• **The problem**: Please copy the VAKG passage again, starting with "Our expanded version" and going on through "the supplementary material.", and swap "diamond" for "triangle".

• **Provided text**:
□ □ □ □ □ □ □
Our expanded version of the VA workflow ontology shown in Fig. 1 (B) attempts to reduce, if not eliminate, this ambiguity. The figure shows the two temporal relationships as the light-red and gray diamond arrows. In contrast, the atemporal relationships are the red and black dotted arrows. A parallel mathematical formalization of the same ontology is discussed in the supplementary material.

Therefore, although the basic architecture of VAKG follows existing research, it also attempts to solve existing temporal versus atemporal issues. Even though analysis of the temporal aspect of VA, such as knowledge gathering or data provenance, is at the center of VAKG's goals, the ontology so far does not fully depict a timeline of events separate from a timeless ontology of possible events (G1). For this and for VAKG to also allow for analytical tasks to be done (G2), we propose that the design of VAKG follows existing research on Knowledge Graph (KG) .
□ □ □ □ □ □ □
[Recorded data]
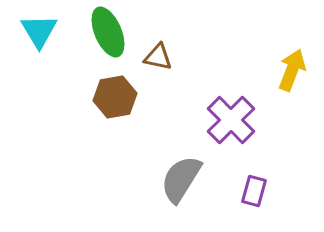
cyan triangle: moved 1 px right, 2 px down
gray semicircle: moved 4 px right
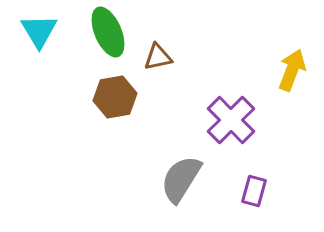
brown triangle: rotated 24 degrees counterclockwise
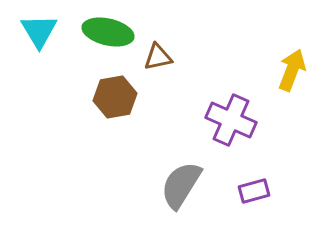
green ellipse: rotated 54 degrees counterclockwise
purple cross: rotated 21 degrees counterclockwise
gray semicircle: moved 6 px down
purple rectangle: rotated 60 degrees clockwise
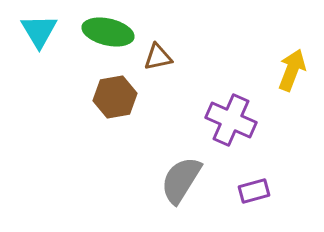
gray semicircle: moved 5 px up
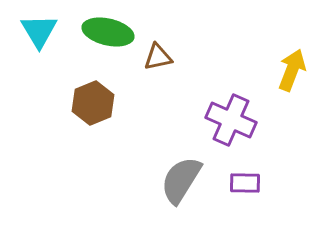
brown hexagon: moved 22 px left, 6 px down; rotated 12 degrees counterclockwise
purple rectangle: moved 9 px left, 8 px up; rotated 16 degrees clockwise
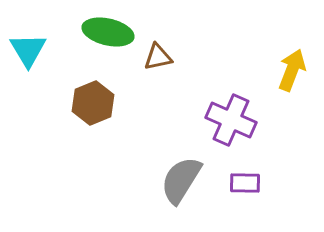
cyan triangle: moved 11 px left, 19 px down
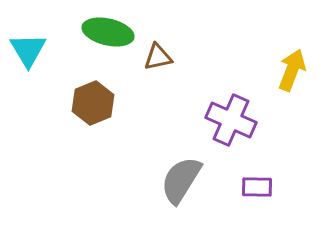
purple rectangle: moved 12 px right, 4 px down
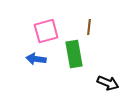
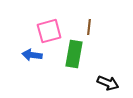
pink square: moved 3 px right
green rectangle: rotated 20 degrees clockwise
blue arrow: moved 4 px left, 4 px up
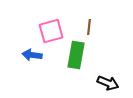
pink square: moved 2 px right
green rectangle: moved 2 px right, 1 px down
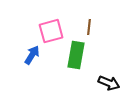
blue arrow: rotated 114 degrees clockwise
black arrow: moved 1 px right
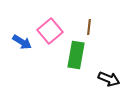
pink square: moved 1 px left; rotated 25 degrees counterclockwise
blue arrow: moved 10 px left, 13 px up; rotated 90 degrees clockwise
black arrow: moved 4 px up
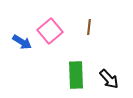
green rectangle: moved 20 px down; rotated 12 degrees counterclockwise
black arrow: rotated 25 degrees clockwise
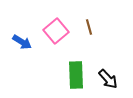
brown line: rotated 21 degrees counterclockwise
pink square: moved 6 px right
black arrow: moved 1 px left
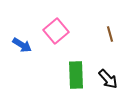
brown line: moved 21 px right, 7 px down
blue arrow: moved 3 px down
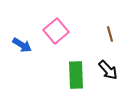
black arrow: moved 9 px up
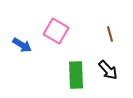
pink square: rotated 20 degrees counterclockwise
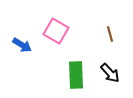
black arrow: moved 2 px right, 3 px down
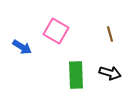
blue arrow: moved 2 px down
black arrow: rotated 30 degrees counterclockwise
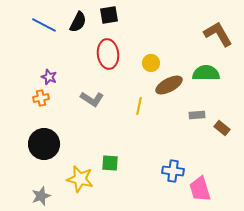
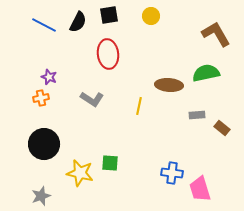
brown L-shape: moved 2 px left
yellow circle: moved 47 px up
green semicircle: rotated 12 degrees counterclockwise
brown ellipse: rotated 32 degrees clockwise
blue cross: moved 1 px left, 2 px down
yellow star: moved 6 px up
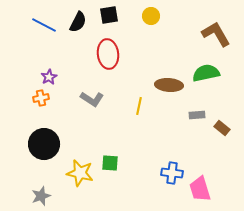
purple star: rotated 21 degrees clockwise
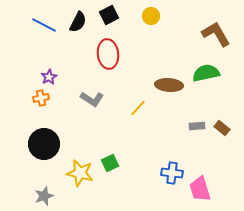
black square: rotated 18 degrees counterclockwise
yellow line: moved 1 px left, 2 px down; rotated 30 degrees clockwise
gray rectangle: moved 11 px down
green square: rotated 30 degrees counterclockwise
gray star: moved 3 px right
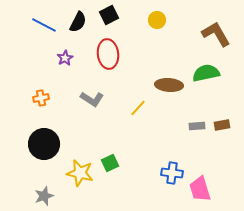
yellow circle: moved 6 px right, 4 px down
purple star: moved 16 px right, 19 px up
brown rectangle: moved 3 px up; rotated 49 degrees counterclockwise
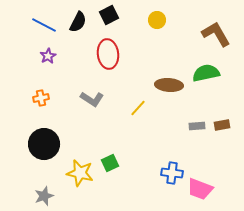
purple star: moved 17 px left, 2 px up
pink trapezoid: rotated 52 degrees counterclockwise
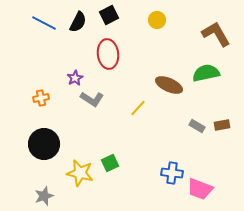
blue line: moved 2 px up
purple star: moved 27 px right, 22 px down
brown ellipse: rotated 20 degrees clockwise
gray rectangle: rotated 35 degrees clockwise
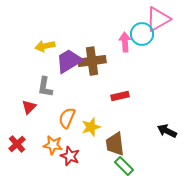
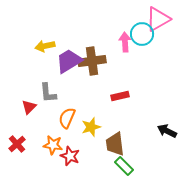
gray L-shape: moved 3 px right, 6 px down; rotated 15 degrees counterclockwise
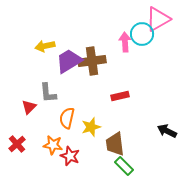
orange semicircle: rotated 10 degrees counterclockwise
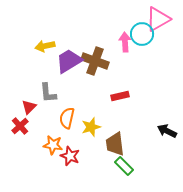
brown cross: moved 3 px right; rotated 28 degrees clockwise
red cross: moved 3 px right, 18 px up
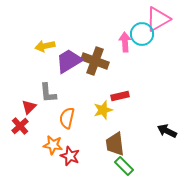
yellow star: moved 12 px right, 17 px up
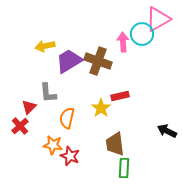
pink arrow: moved 2 px left
brown cross: moved 3 px right
yellow star: moved 2 px left, 2 px up; rotated 18 degrees counterclockwise
green rectangle: moved 2 px down; rotated 48 degrees clockwise
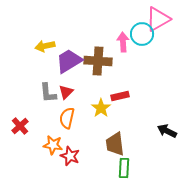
brown cross: rotated 16 degrees counterclockwise
red triangle: moved 37 px right, 15 px up
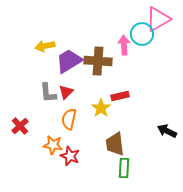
pink arrow: moved 1 px right, 3 px down
orange semicircle: moved 2 px right, 1 px down
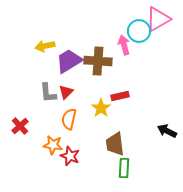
cyan circle: moved 3 px left, 3 px up
pink arrow: rotated 12 degrees counterclockwise
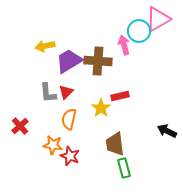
green rectangle: rotated 18 degrees counterclockwise
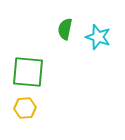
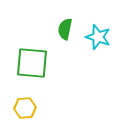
green square: moved 4 px right, 9 px up
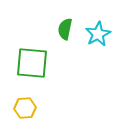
cyan star: moved 3 px up; rotated 25 degrees clockwise
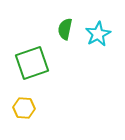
green square: rotated 24 degrees counterclockwise
yellow hexagon: moved 1 px left; rotated 10 degrees clockwise
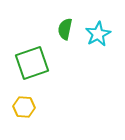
yellow hexagon: moved 1 px up
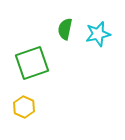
cyan star: rotated 15 degrees clockwise
yellow hexagon: rotated 20 degrees clockwise
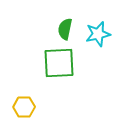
green square: moved 27 px right; rotated 16 degrees clockwise
yellow hexagon: rotated 25 degrees counterclockwise
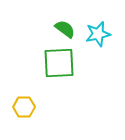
green semicircle: rotated 115 degrees clockwise
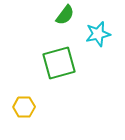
green semicircle: moved 14 px up; rotated 90 degrees clockwise
green square: rotated 12 degrees counterclockwise
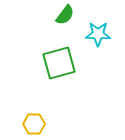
cyan star: rotated 15 degrees clockwise
yellow hexagon: moved 10 px right, 17 px down
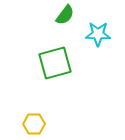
green square: moved 4 px left
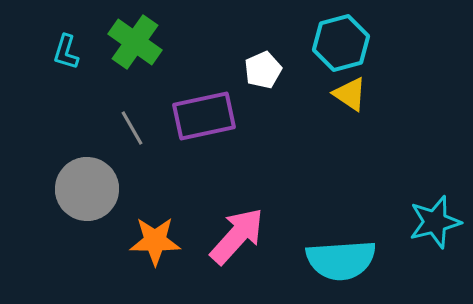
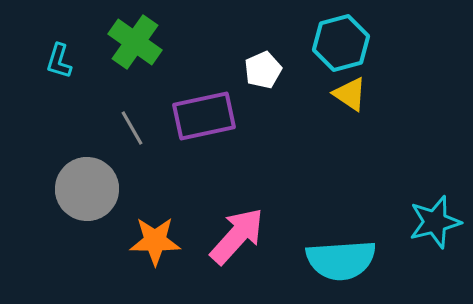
cyan L-shape: moved 7 px left, 9 px down
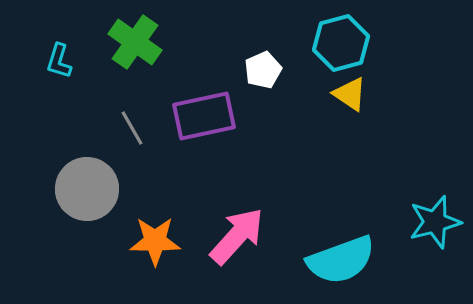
cyan semicircle: rotated 16 degrees counterclockwise
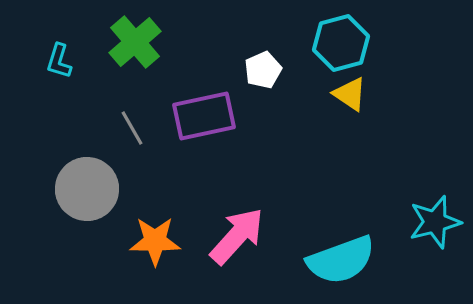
green cross: rotated 14 degrees clockwise
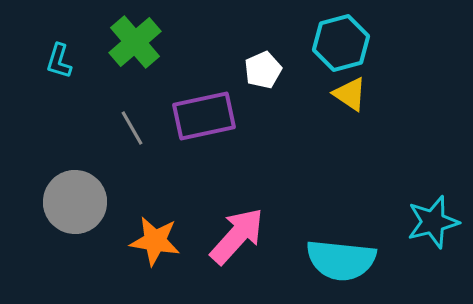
gray circle: moved 12 px left, 13 px down
cyan star: moved 2 px left
orange star: rotated 9 degrees clockwise
cyan semicircle: rotated 26 degrees clockwise
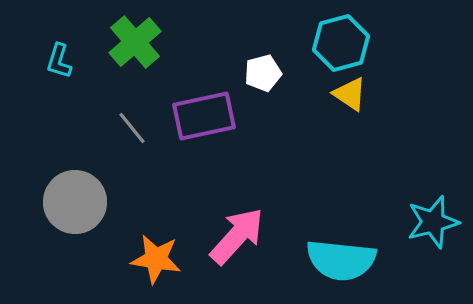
white pentagon: moved 3 px down; rotated 9 degrees clockwise
gray line: rotated 9 degrees counterclockwise
orange star: moved 1 px right, 18 px down
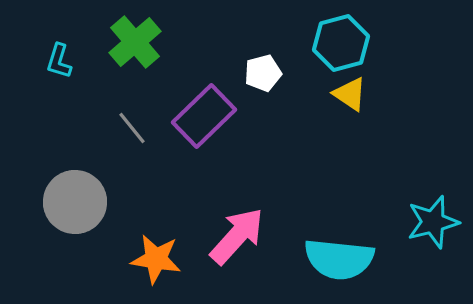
purple rectangle: rotated 32 degrees counterclockwise
cyan semicircle: moved 2 px left, 1 px up
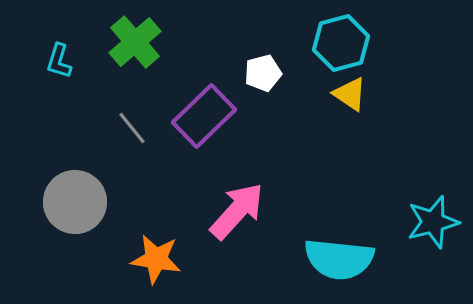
pink arrow: moved 25 px up
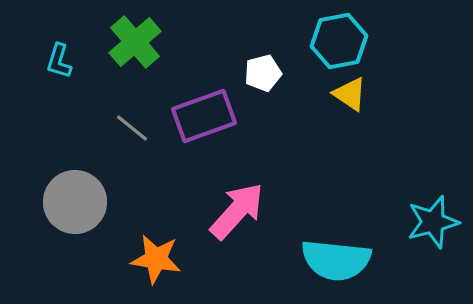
cyan hexagon: moved 2 px left, 2 px up; rotated 4 degrees clockwise
purple rectangle: rotated 24 degrees clockwise
gray line: rotated 12 degrees counterclockwise
cyan semicircle: moved 3 px left, 1 px down
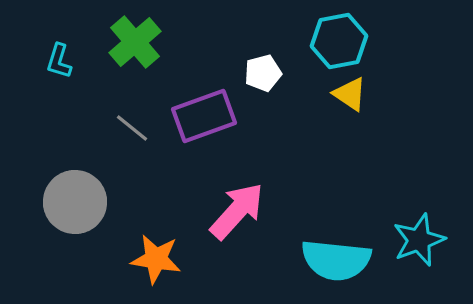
cyan star: moved 14 px left, 18 px down; rotated 6 degrees counterclockwise
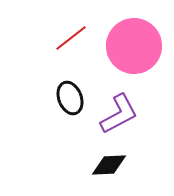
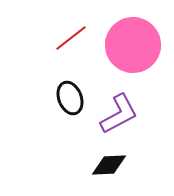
pink circle: moved 1 px left, 1 px up
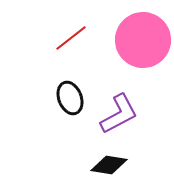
pink circle: moved 10 px right, 5 px up
black diamond: rotated 12 degrees clockwise
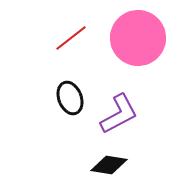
pink circle: moved 5 px left, 2 px up
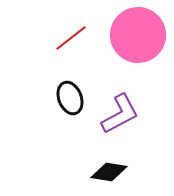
pink circle: moved 3 px up
purple L-shape: moved 1 px right
black diamond: moved 7 px down
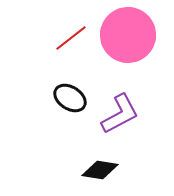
pink circle: moved 10 px left
black ellipse: rotated 36 degrees counterclockwise
black diamond: moved 9 px left, 2 px up
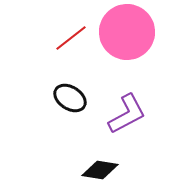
pink circle: moved 1 px left, 3 px up
purple L-shape: moved 7 px right
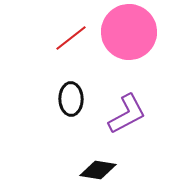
pink circle: moved 2 px right
black ellipse: moved 1 px right, 1 px down; rotated 56 degrees clockwise
black diamond: moved 2 px left
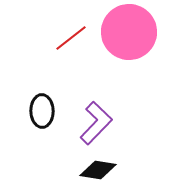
black ellipse: moved 29 px left, 12 px down
purple L-shape: moved 31 px left, 9 px down; rotated 18 degrees counterclockwise
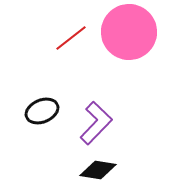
black ellipse: rotated 68 degrees clockwise
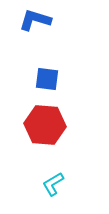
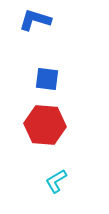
cyan L-shape: moved 3 px right, 3 px up
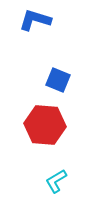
blue square: moved 11 px right, 1 px down; rotated 15 degrees clockwise
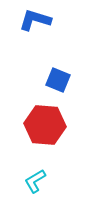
cyan L-shape: moved 21 px left
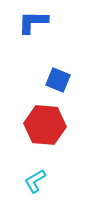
blue L-shape: moved 2 px left, 2 px down; rotated 16 degrees counterclockwise
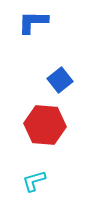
blue square: moved 2 px right; rotated 30 degrees clockwise
cyan L-shape: moved 1 px left; rotated 15 degrees clockwise
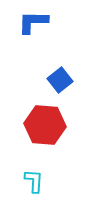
cyan L-shape: rotated 110 degrees clockwise
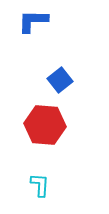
blue L-shape: moved 1 px up
cyan L-shape: moved 6 px right, 4 px down
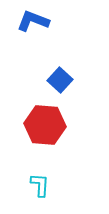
blue L-shape: rotated 20 degrees clockwise
blue square: rotated 10 degrees counterclockwise
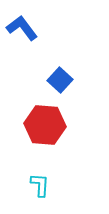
blue L-shape: moved 11 px left, 7 px down; rotated 32 degrees clockwise
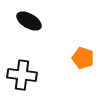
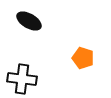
black cross: moved 4 px down
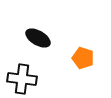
black ellipse: moved 9 px right, 17 px down
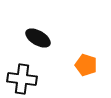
orange pentagon: moved 3 px right, 7 px down
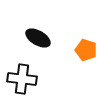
orange pentagon: moved 15 px up
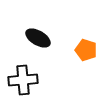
black cross: moved 1 px right, 1 px down; rotated 12 degrees counterclockwise
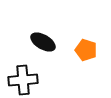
black ellipse: moved 5 px right, 4 px down
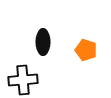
black ellipse: rotated 60 degrees clockwise
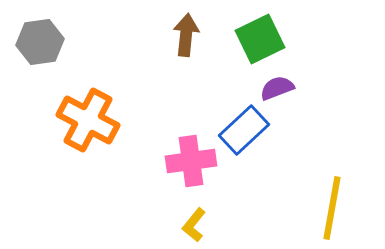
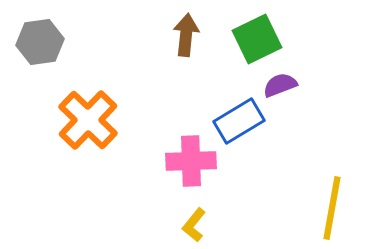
green square: moved 3 px left
purple semicircle: moved 3 px right, 3 px up
orange cross: rotated 16 degrees clockwise
blue rectangle: moved 5 px left, 9 px up; rotated 12 degrees clockwise
pink cross: rotated 6 degrees clockwise
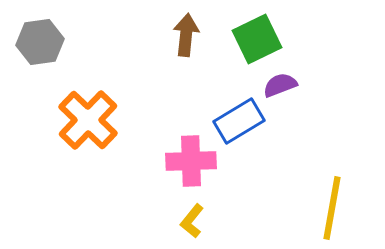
yellow L-shape: moved 2 px left, 4 px up
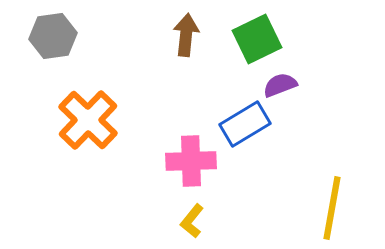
gray hexagon: moved 13 px right, 6 px up
blue rectangle: moved 6 px right, 3 px down
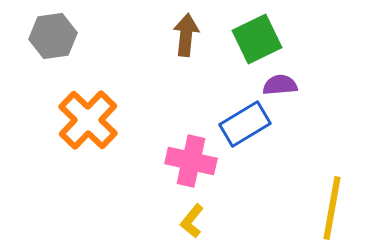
purple semicircle: rotated 16 degrees clockwise
pink cross: rotated 15 degrees clockwise
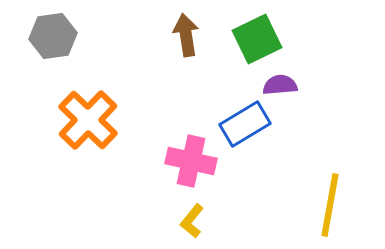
brown arrow: rotated 15 degrees counterclockwise
yellow line: moved 2 px left, 3 px up
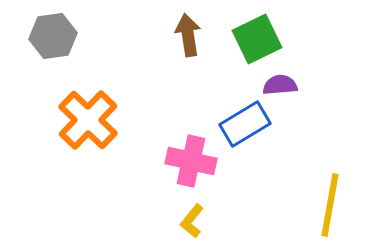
brown arrow: moved 2 px right
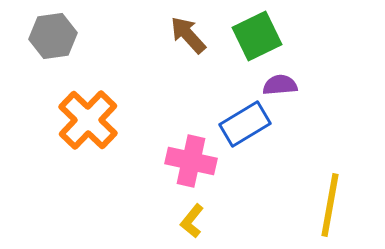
brown arrow: rotated 33 degrees counterclockwise
green square: moved 3 px up
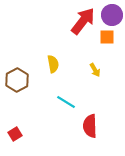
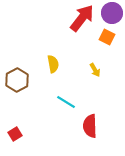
purple circle: moved 2 px up
red arrow: moved 1 px left, 3 px up
orange square: rotated 28 degrees clockwise
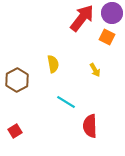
red square: moved 3 px up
□ □ □ □ □ □ □
• **Final answer**:
Our expanded version of the VA workflow ontology shown in Fig. 1 (B) attempts to reduce, if not eliminate, this ambiguity. The figure shows the two temporal relationships as the light-red and gray triangle arrows. In contrast, the atemporal relationships are the red and black dotted arrows. A parallel mathematical formalization of the same ontology is discussed in the supplementary material.